§ AIM OF THE TASK
Reproduce the text of all the data below word for word, keeping each line as it appears, and omit the pictures from your answer.

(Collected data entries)
==================================================

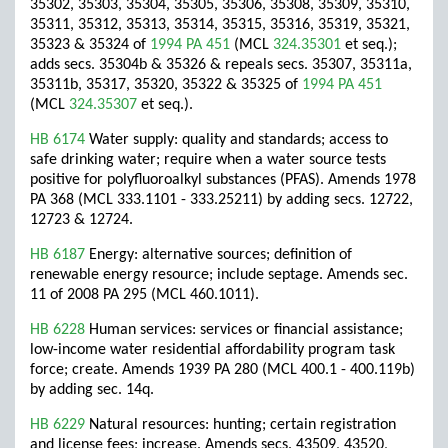
35302, 35303, 35304, 35305, 35306, 35308, 35309, 35310,
35311, 35312, 35313, 35314, 35315, 35316, 35319, 35321,
35323 & 35324 of
1994 PA 451
(MCL
324.35301
et seq.);
adds secs. 35304b & 35326 & repeals secs. 35307, 35311a,
35311b, 35317, 35320, 35322 & 35325 of
1994 PA 451
(MCL
324.35307
et seq.).
HB 6174
Water supply: quality and standards; access to
safe drinking water; require when a water source tests
positive for polyfluoroalkyl substances (PFAS). Amends 1978
PA 368 (MCL 333.1101 - 333.25211) by adding secs. 12722,
12723 & 12724.
HB 6187
Energy: alternative sources; definition of
renewable energy resource; include septage. Amends sec.
11 of 2008 PA 295 (MCL 460.1011).
HB 6228
Human services: services or financial assistance;
low-income water residential affordability program task
force; create. Amends 1939 PA 280 (MCL 400.1 - 400.119b)
by adding sec. 14q.
HB 6229
Natural resources: hunting; certain registration
and license fees; increase. Amends secs. 43509, 43520,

==================================================

§ YOUR SOLUTION
35302, 35303, 35304, 35305, 35306, 35308, 35309, 35310,
35311, 35312, 35313, 35314, 35315, 35316, 35319, 35321,
35323 & 35324 of
1994 PA 451
(MCL
324.35301
et seq.);
adds secs. 35304b & 35326 & repeals secs. 35307, 35311a,
35311b, 35317, 35320, 35322 & 35325 of
1994 PA 451
(MCL
324.35307
et seq.).
HB 6174
Water supply: quality and standards; access to
safe drinking water; require when a water source tests
positive for polyfluoroalkyl substances (PFAS). Amends 1978
PA 368 (MCL 333.1101 - 333.25211) by adding secs. 12722,
12723 & 12724.
HB 6187
Energy: alternative sources; definition of
renewable energy resource; include septage. Amends sec.
11 of 2008 PA 295 (MCL 460.1011).
HB 6228
Human services: services or financial assistance;
low-income water residential affordability program task
force; create. Amends 1939 PA 280 (MCL 400.1 - 400.119b)
by adding sec. 14q.
HB 6229
Natural resources: hunting; certain registration
and license fees; increase. Amends secs. 43509, 43520,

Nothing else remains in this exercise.